Occasionally additional interventions maybe necessary before a neoadjuvant treatment is started. For example, patient presenting with jaundice need the biliary tree adequately drained to make neoadjuvant therapy safer. Most of the time this can be accomplished via internal stenting of the bile duct. Sometimes percutaneous/external drainage of the biliary tree is necessary. All these decision are made on an individual basis.

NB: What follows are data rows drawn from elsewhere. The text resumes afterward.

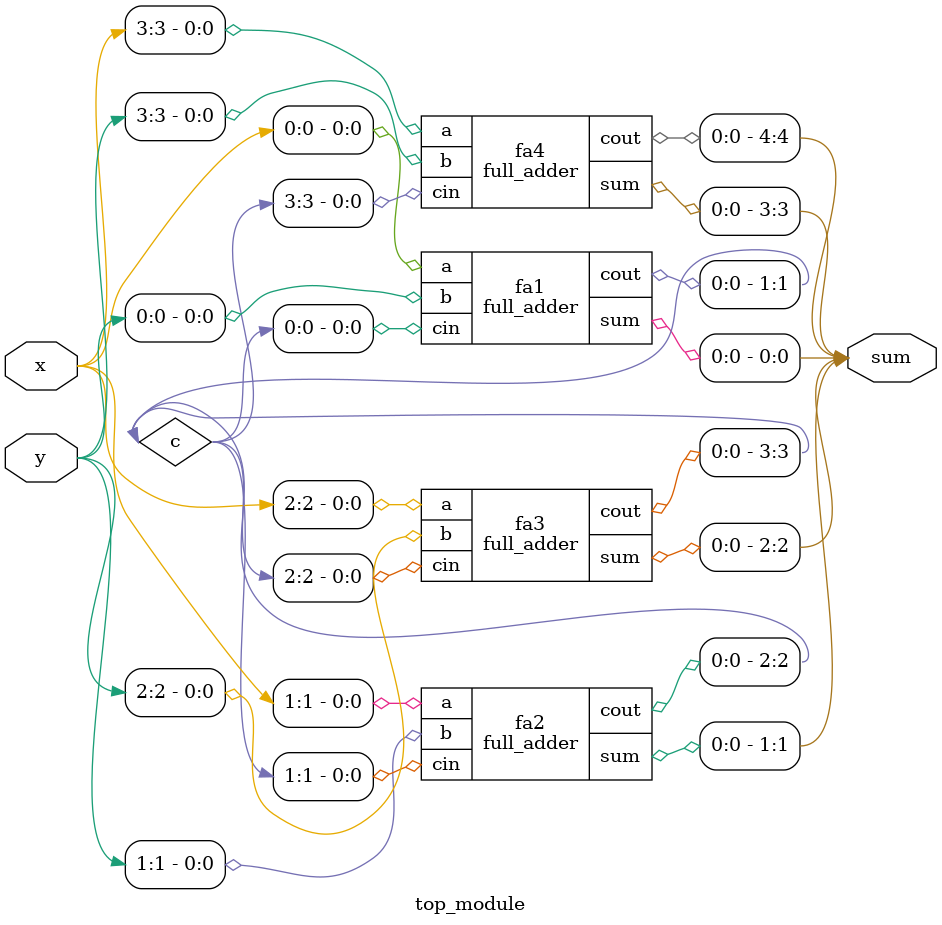
<source format=v>
module full_adder(a,b,cin,cout,sum);
    input a, b, cin;
    output cout, sum;
    assign sum=a^b^cin;
    assign cout=(a&b)|(b&cin)|(a&cin);
endmodule

module top_module (
    input [3:0] x,
    input [3:0] y, 
    output [4:0] sum);
    wire [3:0]c;
    full_adder fa1(x[0],y[0],c[0],c[1],sum[0]);
    full_adder fa2(x[1],y[1],c[1],c[2],sum[1]);
    full_adder fa3(x[2],y[2],c[2],c[3],sum[2]);
    full_adder fa4(x[3],y[3],c[3],sum[4],sum[3]);
endmodule

</source>
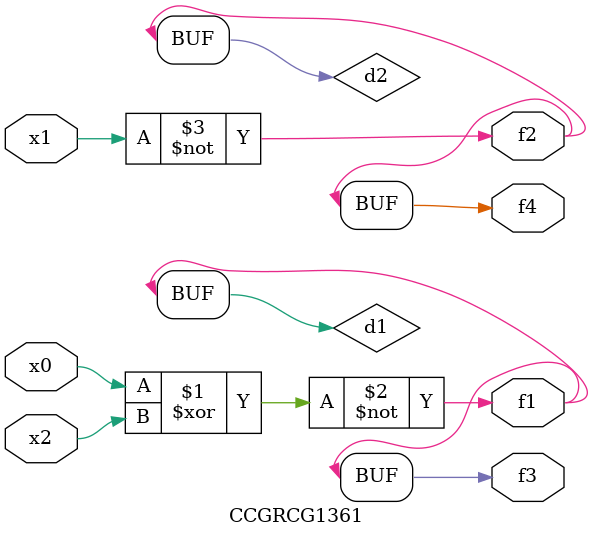
<source format=v>
module CCGRCG1361(
	input x0, x1, x2,
	output f1, f2, f3, f4
);

	wire d1, d2, d3;

	xnor (d1, x0, x2);
	nand (d2, x1);
	nor (d3, x1, x2);
	assign f1 = d1;
	assign f2 = d2;
	assign f3 = d1;
	assign f4 = d2;
endmodule

</source>
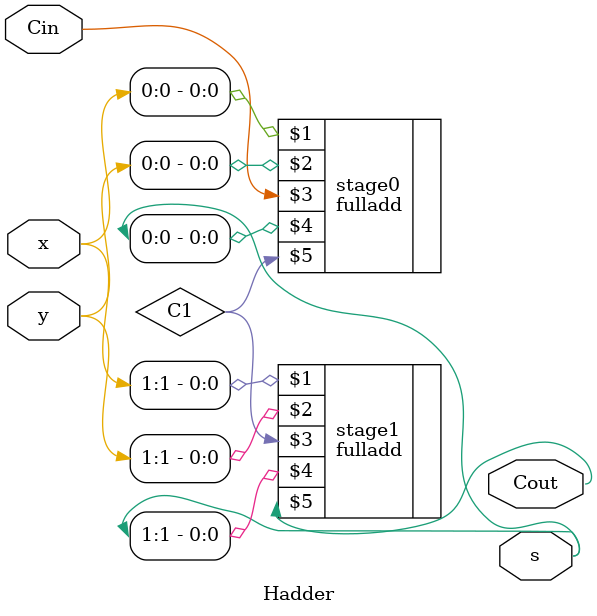
<source format=v>
`timescale 1ns / 1ps


module Hadder(x, y, Cin, s, Cout);

    input [1:0] x, y;
    input Cin;
    output Cout;
    output [1:0] s;
    
    wire C1;
    
    fulladd stage0 (x[0], y[0], Cin, s[0], C1);
    fulladd stage1 (x[1], y[1], C1, s[1], Cout);

endmodule

</source>
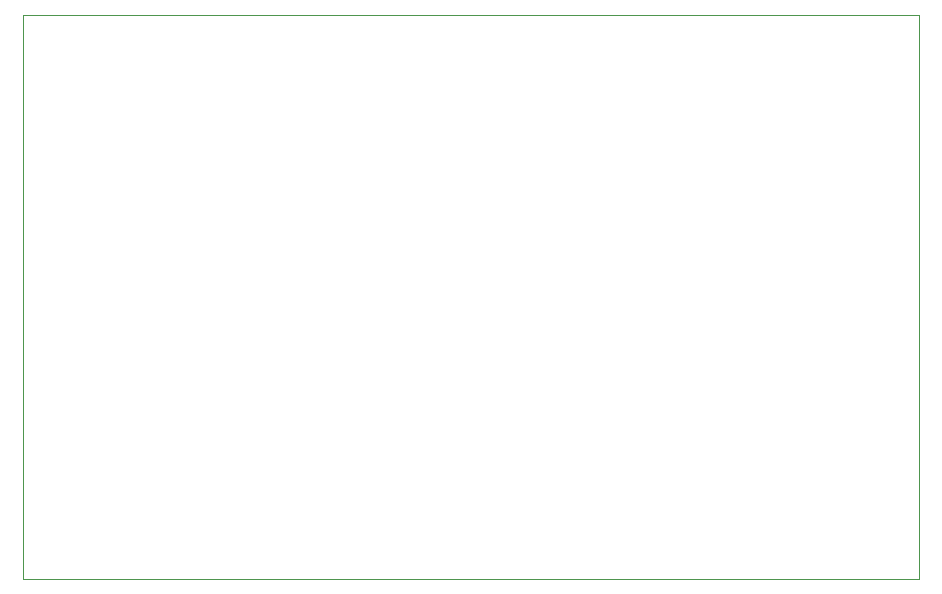
<source format=gm1>
G04 #@! TF.GenerationSoftware,KiCad,Pcbnew,(6.0.11)*
G04 #@! TF.CreationDate,2023-06-14T00:40:10+03:00*
G04 #@! TF.ProjectId,flyback_48V_48W,666c7962-6163-46b5-9f34-38565f343857,rev?*
G04 #@! TF.SameCoordinates,Original*
G04 #@! TF.FileFunction,Profile,NP*
%FSLAX46Y46*%
G04 Gerber Fmt 4.6, Leading zero omitted, Abs format (unit mm)*
G04 Created by KiCad (PCBNEW (6.0.11)) date 2023-06-14 00:40:10*
%MOMM*%
%LPD*%
G01*
G04 APERTURE LIST*
G04 #@! TA.AperFunction,Profile*
%ADD10C,0.100000*%
G04 #@! TD*
G04 APERTURE END LIST*
D10*
X100700000Y-37000000D02*
X176570000Y-37000000D01*
X176570000Y-37000000D02*
X176570000Y-84800000D01*
X176570000Y-84800000D02*
X100700000Y-84800000D01*
X100700000Y-84800000D02*
X100700000Y-37000000D01*
M02*

</source>
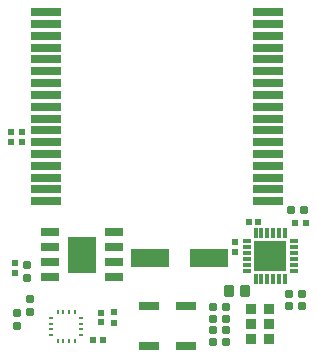
<source format=gtp>
G04*
G04 #@! TF.GenerationSoftware,Altium Limited,Altium Designer,21.8.1 (53)*
G04*
G04 Layer_Color=8421504*
%FSLAX43Y43*%
%MOMM*%
G71*
G04*
G04 #@! TF.SameCoordinates,52961A17-6BC2-4DDE-B822-5F8CA39096D4*
G04*
G04*
G04 #@! TF.FilePolarity,Positive*
G04*
G01*
G75*
%ADD16R,2.540X0.650*%
G04:AMPARAMS|DCode=17|XSize=0.54mm|YSize=0.58mm|CornerRadius=0.068mm|HoleSize=0mm|Usage=FLASHONLY|Rotation=180.000|XOffset=0mm|YOffset=0mm|HoleType=Round|Shape=RoundedRectangle|*
%AMROUNDEDRECTD17*
21,1,0.540,0.445,0,0,180.0*
21,1,0.405,0.580,0,0,180.0*
1,1,0.135,-0.203,0.223*
1,1,0.135,0.203,0.223*
1,1,0.135,0.203,-0.223*
1,1,0.135,-0.203,-0.223*
%
%ADD17ROUNDEDRECTD17*%
G04:AMPARAMS|DCode=18|XSize=0.7mm|YSize=0.6mm|CornerRadius=0.075mm|HoleSize=0mm|Usage=FLASHONLY|Rotation=90.000|XOffset=0mm|YOffset=0mm|HoleType=Round|Shape=RoundedRectangle|*
%AMROUNDEDRECTD18*
21,1,0.700,0.450,0,0,90.0*
21,1,0.550,0.600,0,0,90.0*
1,1,0.150,0.225,0.275*
1,1,0.150,0.225,-0.275*
1,1,0.150,-0.225,-0.275*
1,1,0.150,-0.225,0.275*
%
%ADD18ROUNDEDRECTD18*%
G04:AMPARAMS|DCode=19|XSize=0.55mm|YSize=0.5mm|CornerRadius=0.063mm|HoleSize=0mm|Usage=FLASHONLY|Rotation=180.000|XOffset=0mm|YOffset=0mm|HoleType=Round|Shape=RoundedRectangle|*
%AMROUNDEDRECTD19*
21,1,0.550,0.375,0,0,180.0*
21,1,0.425,0.500,0,0,180.0*
1,1,0.125,-0.213,0.188*
1,1,0.125,0.213,0.188*
1,1,0.125,0.213,-0.188*
1,1,0.125,-0.213,-0.188*
%
%ADD19ROUNDEDRECTD19*%
%ADD20R,1.700X0.800*%
%ADD21R,3.200X1.600*%
%ADD22R,2.700X2.600*%
%ADD23R,0.350X0.850*%
%ADD24R,0.800X0.350*%
%ADD25R,1.525X0.650*%
%ADD26R,2.400X3.100*%
%ADD27R,0.250X0.325*%
%ADD28R,0.325X0.250*%
G04:AMPARAMS|DCode=29|XSize=0.7mm|YSize=0.6mm|CornerRadius=0.075mm|HoleSize=0mm|Usage=FLASHONLY|Rotation=0.000|XOffset=0mm|YOffset=0mm|HoleType=Round|Shape=RoundedRectangle|*
%AMROUNDEDRECTD29*
21,1,0.700,0.450,0,0,0.0*
21,1,0.550,0.600,0,0,0.0*
1,1,0.150,0.275,-0.225*
1,1,0.150,-0.275,-0.225*
1,1,0.150,-0.275,0.225*
1,1,0.150,0.275,0.225*
%
%ADD29ROUNDEDRECTD29*%
G04:AMPARAMS|DCode=30|XSize=0.55mm|YSize=0.5mm|CornerRadius=0.063mm|HoleSize=0mm|Usage=FLASHONLY|Rotation=270.000|XOffset=0mm|YOffset=0mm|HoleType=Round|Shape=RoundedRectangle|*
%AMROUNDEDRECTD30*
21,1,0.550,0.375,0,0,270.0*
21,1,0.425,0.500,0,0,270.0*
1,1,0.125,-0.188,-0.213*
1,1,0.125,-0.188,0.213*
1,1,0.125,0.188,0.213*
1,1,0.125,0.188,-0.213*
%
%ADD30ROUNDEDRECTD30*%
G04:AMPARAMS|DCode=31|XSize=0.95mm|YSize=0.85mm|CornerRadius=0.106mm|HoleSize=0mm|Usage=FLASHONLY|Rotation=270.000|XOffset=0mm|YOffset=0mm|HoleType=Round|Shape=RoundedRectangle|*
%AMROUNDEDRECTD31*
21,1,0.950,0.638,0,0,270.0*
21,1,0.738,0.850,0,0,270.0*
1,1,0.213,-0.319,-0.369*
1,1,0.213,-0.319,0.369*
1,1,0.213,0.319,0.369*
1,1,0.213,0.319,-0.369*
%
%ADD31ROUNDEDRECTD31*%
G04:AMPARAMS|DCode=32|XSize=0.91mm|YSize=0.93mm|CornerRadius=0.114mm|HoleSize=0mm|Usage=FLASHONLY|Rotation=0.000|XOffset=0mm|YOffset=0mm|HoleType=Round|Shape=RoundedRectangle|*
%AMROUNDEDRECTD32*
21,1,0.910,0.703,0,0,0.0*
21,1,0.683,0.930,0,0,0.0*
1,1,0.228,0.341,-0.351*
1,1,0.228,-0.341,-0.351*
1,1,0.228,-0.341,0.351*
1,1,0.228,0.341,0.351*
%
%ADD32ROUNDEDRECTD32*%
G04:AMPARAMS|DCode=33|XSize=0.54mm|YSize=0.58mm|CornerRadius=0.068mm|HoleSize=0mm|Usage=FLASHONLY|Rotation=270.000|XOffset=0mm|YOffset=0mm|HoleType=Round|Shape=RoundedRectangle|*
%AMROUNDEDRECTD33*
21,1,0.540,0.445,0,0,270.0*
21,1,0.405,0.580,0,0,270.0*
1,1,0.135,-0.223,-0.203*
1,1,0.135,-0.223,0.203*
1,1,0.135,0.223,0.203*
1,1,0.135,0.223,-0.203*
%
%ADD33ROUNDEDRECTD33*%
D16*
X26246Y32581D02*
D03*
Y31581D02*
D03*
Y30581D02*
D03*
Y29581D02*
D03*
Y28581D02*
D03*
Y27581D02*
D03*
Y26581D02*
D03*
Y25581D02*
D03*
Y24581D02*
D03*
Y23581D02*
D03*
Y22581D02*
D03*
Y21581D02*
D03*
Y20581D02*
D03*
Y19581D02*
D03*
Y18581D02*
D03*
Y17581D02*
D03*
Y16581D02*
D03*
X7406D02*
D03*
Y17581D02*
D03*
Y18581D02*
D03*
Y19581D02*
D03*
Y20581D02*
D03*
Y21581D02*
D03*
Y22581D02*
D03*
Y23581D02*
D03*
Y24581D02*
D03*
Y25581D02*
D03*
Y26581D02*
D03*
Y27581D02*
D03*
Y28581D02*
D03*
Y29581D02*
D03*
Y30581D02*
D03*
Y31581D02*
D03*
Y32581D02*
D03*
D17*
X4826Y10532D02*
D03*
Y11312D02*
D03*
X23420Y13101D02*
D03*
Y12321D02*
D03*
X12072Y6341D02*
D03*
Y7121D02*
D03*
D18*
X5842Y11218D02*
D03*
Y10118D02*
D03*
X6096Y8297D02*
D03*
Y7197D02*
D03*
X4960Y6054D02*
D03*
Y7154D02*
D03*
D19*
X13215Y6281D02*
D03*
Y7181D02*
D03*
D20*
X16129Y4345D02*
D03*
Y7745D02*
D03*
X19253Y4345D02*
D03*
Y7745D02*
D03*
D21*
X21255Y11811D02*
D03*
X16255D02*
D03*
D22*
X26416Y11938D02*
D03*
D23*
X27666Y9963D02*
D03*
X27166D02*
D03*
X26666D02*
D03*
X26166D02*
D03*
X25666D02*
D03*
X25166D02*
D03*
Y13913D02*
D03*
X25666D02*
D03*
X26166D02*
D03*
X26666D02*
D03*
X27166D02*
D03*
X27666D02*
D03*
D24*
X24416Y10688D02*
D03*
Y11188D02*
D03*
Y11688D02*
D03*
Y12188D02*
D03*
Y12688D02*
D03*
Y13188D02*
D03*
X28416D02*
D03*
Y12688D02*
D03*
Y12188D02*
D03*
Y11688D02*
D03*
Y11188D02*
D03*
Y10688D02*
D03*
D25*
X7788Y13970D02*
D03*
Y12700D02*
D03*
Y11430D02*
D03*
Y10160D02*
D03*
X13212D02*
D03*
Y11430D02*
D03*
Y12700D02*
D03*
Y13970D02*
D03*
D26*
X10500Y12065D02*
D03*
D27*
X8401Y7232D02*
D03*
X8901D02*
D03*
X9401D02*
D03*
X9901D02*
D03*
Y4706D02*
D03*
X9401D02*
D03*
X8901D02*
D03*
X8401D02*
D03*
D28*
X10414Y6719D02*
D03*
Y6219D02*
D03*
Y5719D02*
D03*
Y5219D02*
D03*
X7888D02*
D03*
Y5719D02*
D03*
Y6219D02*
D03*
Y6719D02*
D03*
D29*
X22648Y4699D02*
D03*
X21548D02*
D03*
X22648Y5715D02*
D03*
X21548D02*
D03*
X22648Y6604D02*
D03*
X21548D02*
D03*
X29125Y7747D02*
D03*
X28025D02*
D03*
X29125Y8763D02*
D03*
X28025D02*
D03*
X22648Y7620D02*
D03*
X21548D02*
D03*
X28145Y15868D02*
D03*
X29245D02*
D03*
D30*
X5403Y22479D02*
D03*
X4503D02*
D03*
X5403Y21590D02*
D03*
X4503D02*
D03*
X12268Y4826D02*
D03*
X11368D02*
D03*
X29406Y14732D02*
D03*
X28506D02*
D03*
D31*
X22947Y9017D02*
D03*
X24297D02*
D03*
D32*
X24767Y7493D02*
D03*
X26287D02*
D03*
X24767Y6223D02*
D03*
X26287D02*
D03*
X24767Y4953D02*
D03*
X26287D02*
D03*
D33*
X24629Y14859D02*
D03*
X25409D02*
D03*
M02*

</source>
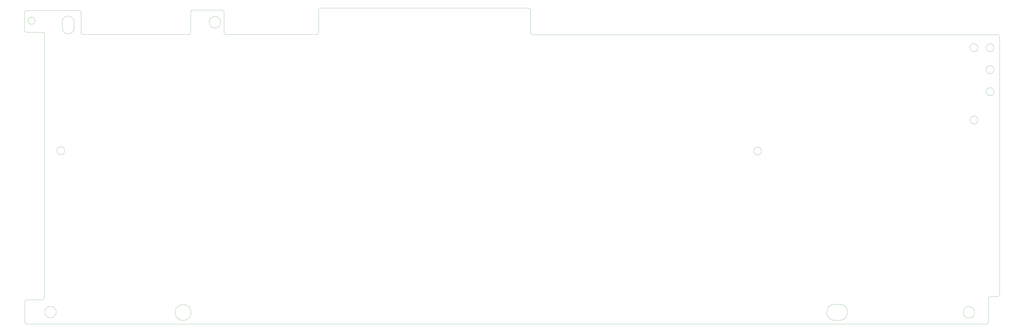
<source format=gbr>
%TF.GenerationSoftware,KiCad,Pcbnew,8.0.7*%
%TF.CreationDate,2025-01-29T20:52:19+00:00*%
%TF.ProjectId,Master-Keyboard_MX,4d617374-6572-42d4-9b65-79626f617264,rev?*%
%TF.SameCoordinates,Original*%
%TF.FileFunction,Profile,NP*%
%FSLAX46Y46*%
G04 Gerber Fmt 4.6, Leading zero omitted, Abs format (unit mm)*
G04 Created by KiCad (PCBNEW 8.0.7) date 2025-01-29 20:52:19*
%MOMM*%
%LPD*%
G01*
G04 APERTURE LIST*
%TA.AperFunction,Profile*%
%ADD10C,0.100000*%
%TD*%
G04 APERTURE END LIST*
D10*
X479299688Y-318900312D02*
X479299688Y-329375000D01*
X130875000Y-187724688D02*
G75*
G02*
X131875312Y-188725000I0J-1000312D01*
G01*
X58423939Y-193076061D02*
G75*
G02*
X63726061Y-193076061I2651061J0D01*
G01*
X67925624Y-198800312D02*
G75*
G02*
X66925288Y-197800000I-24J1000312D01*
G01*
X130350000Y-193250000D02*
G75*
G02*
X125150000Y-193250000I-2600000J0D01*
G01*
X125150000Y-193250000D02*
G75*
G02*
X130350000Y-193250000I2600000J0D01*
G01*
X484300000Y-316900000D02*
G75*
G02*
X483299688Y-317900300I-1000300J0D01*
G01*
X174925312Y-197799688D02*
G75*
G02*
X173925000Y-198800012I-1000312J-12D01*
G01*
X411525000Y-321400000D02*
G75*
G02*
X411525000Y-328700000I0J-3650000D01*
G01*
X409450000Y-321400000D02*
X411525000Y-321400000D01*
X41257015Y-196774376D02*
X41257015Y-188899999D01*
X116750312Y-197800000D02*
X116750312Y-188725000D01*
X472950000Y-325075000D02*
G75*
G02*
X467750000Y-325075000I-2600000J0D01*
G01*
X467750000Y-325075000D02*
G75*
G02*
X472950000Y-325075000I2600000J0D01*
G01*
X116925000Y-325150000D02*
G75*
G02*
X109725000Y-325150000I-3600000J0D01*
G01*
X109725000Y-325150000D02*
G75*
G02*
X116925000Y-325150000I3600000J0D01*
G01*
X481750000Y-204800000D02*
G75*
G02*
X478150000Y-204800000I-1800000J0D01*
G01*
X478150000Y-204800000D02*
G75*
G02*
X481750000Y-204800000I1800000J0D01*
G01*
X116750312Y-188725000D02*
G75*
G02*
X117750624Y-187724712I1000288J0D01*
G01*
X41350000Y-329375000D02*
X41350000Y-320375000D01*
X117750624Y-187724688D02*
X130875000Y-187724688D01*
X174925312Y-197799688D02*
X174925312Y-187775000D01*
X50300000Y-318375000D02*
G75*
G02*
X49299688Y-319375300I-1000300J0D01*
G01*
X481750000Y-224800000D02*
G75*
G02*
X478150000Y-224800000I-1800000J0D01*
G01*
X478150000Y-224800000D02*
G75*
G02*
X481750000Y-224800000I1800000J0D01*
G01*
X42350312Y-319374688D02*
X49300000Y-319374688D01*
X42257327Y-187899687D02*
X65925000Y-187899687D01*
X272050312Y-198850000D02*
G75*
G02*
X271050000Y-197849688I-12J1000300D01*
G01*
X132875312Y-198800312D02*
X173925000Y-198800312D01*
X474430000Y-204800000D02*
G75*
G02*
X470830000Y-204800000I-1800000J0D01*
G01*
X470830000Y-204800000D02*
G75*
G02*
X474430000Y-204800000I1800000J0D01*
G01*
X479299688Y-318900312D02*
G75*
G02*
X480300000Y-317899988I1000312J12D01*
G01*
X271050000Y-187775000D02*
X271050000Y-197849688D01*
X483300000Y-317900000D02*
X480300000Y-317900000D01*
X481750000Y-214800000D02*
G75*
G02*
X478150000Y-214800000I-1800000J0D01*
G01*
X478150000Y-214800000D02*
G75*
G02*
X481750000Y-214800000I1800000J0D01*
G01*
X116750312Y-197800000D02*
G75*
G02*
X115750000Y-198800312I-1000312J0D01*
G01*
X272050000Y-198850000D02*
X483300000Y-198850000D01*
X376110000Y-251780000D02*
G75*
G02*
X372510000Y-251780000I-1800000J0D01*
G01*
X372510000Y-251780000D02*
G75*
G02*
X376110000Y-251780000I1800000J0D01*
G01*
X65925000Y-187899687D02*
G75*
G02*
X66925313Y-188899999I0J-1000313D01*
G01*
X58423939Y-193076061D02*
X58423939Y-195898939D01*
X41257015Y-188899999D02*
G75*
G02*
X42257327Y-187899715I1000285J-1D01*
G01*
X409450000Y-328700000D02*
G75*
G02*
X409450000Y-321400000I0J3650000D01*
G01*
X474430000Y-237680000D02*
G75*
G02*
X470830000Y-237680000I-1800000J0D01*
G01*
X470830000Y-237680000D02*
G75*
G02*
X474430000Y-237680000I1800000J0D01*
G01*
X46100000Y-192550000D02*
G75*
G02*
X42850000Y-192550000I-1625000J0D01*
G01*
X42850000Y-192550000D02*
G75*
G02*
X46100000Y-192550000I1625000J0D01*
G01*
X49299688Y-197774688D02*
G75*
G02*
X50300012Y-198775000I12J-1000312D01*
G01*
X42350312Y-330375312D02*
G75*
G02*
X41349988Y-329375000I-12J1000312D01*
G01*
X478299376Y-330375312D02*
X42350000Y-330375312D01*
X484300000Y-199850000D02*
X484300000Y-316900000D01*
X50300000Y-318375000D02*
X50300000Y-198775000D01*
X55675000Y-324950000D02*
G75*
G02*
X50475000Y-324950000I-2600000J0D01*
G01*
X50475000Y-324950000D02*
G75*
G02*
X55675000Y-324950000I2600000J0D01*
G01*
X270049688Y-186774688D02*
G75*
G02*
X271050012Y-187775000I12J-1000312D01*
G01*
X41350000Y-320375000D02*
G75*
G02*
X42350312Y-319374700I1000300J0D01*
G01*
X479299688Y-329375000D02*
G75*
G02*
X478299376Y-330375288I-1000288J0D01*
G01*
X175925000Y-186774688D02*
X270049688Y-186774688D01*
X66925312Y-188899999D02*
X66925312Y-197800000D01*
X131875312Y-188725000D02*
X131875312Y-197800000D01*
X67925624Y-198800312D02*
X115750000Y-198800312D01*
X59500000Y-251630000D02*
G75*
G02*
X55900000Y-251630000I-1800000J0D01*
G01*
X55900000Y-251630000D02*
G75*
G02*
X59500000Y-251630000I1800000J0D01*
G01*
X42257327Y-197774688D02*
G75*
G02*
X41257012Y-196774376I-27J1000288D01*
G01*
X63726061Y-195898939D02*
G75*
G02*
X58423939Y-195898939I-2651061J0D01*
G01*
X409450000Y-328700000D02*
X411525000Y-328700000D01*
X483300000Y-198850000D02*
G75*
G02*
X484300300Y-199850312I0J-1000300D01*
G01*
X49299688Y-197774688D02*
X42257327Y-197774688D01*
X63726061Y-193076061D02*
X63726061Y-195898939D01*
X132875312Y-198800312D02*
G75*
G02*
X131874988Y-197800000I-12J1000312D01*
G01*
X174925000Y-187775312D02*
G75*
G02*
X175925312Y-186775000I1000300J12D01*
G01*
M02*

</source>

Once a decision is made to use neoadjuvant therapy, treatment is started within days. After several weeks (8-12) of treatment, additional imaging studies are obtained to determine response of the tumor to the therapy used. This is called restaging. These restaging studies are reviewed in our multidisciplinary tumor board and decision is made about additional cycles of neoadjuvant therapy, possible radiation therapy, possible surgery, or switching to palliative intent chemo therapy.
Sometimes, patients need additional interventions prior to major liver surgery. This could be targeted treatment of the liver with chemotherapy particles (TACE or transarterial chemoembolization for primary liver cancer), or other intervention (portal vein embolization) to grow the side of the liver our surgeons are intending to leave behind. Our interventional radiologists have extensive experience with these procedures and are always part of the decision making process during multidisciplinary tumor boards.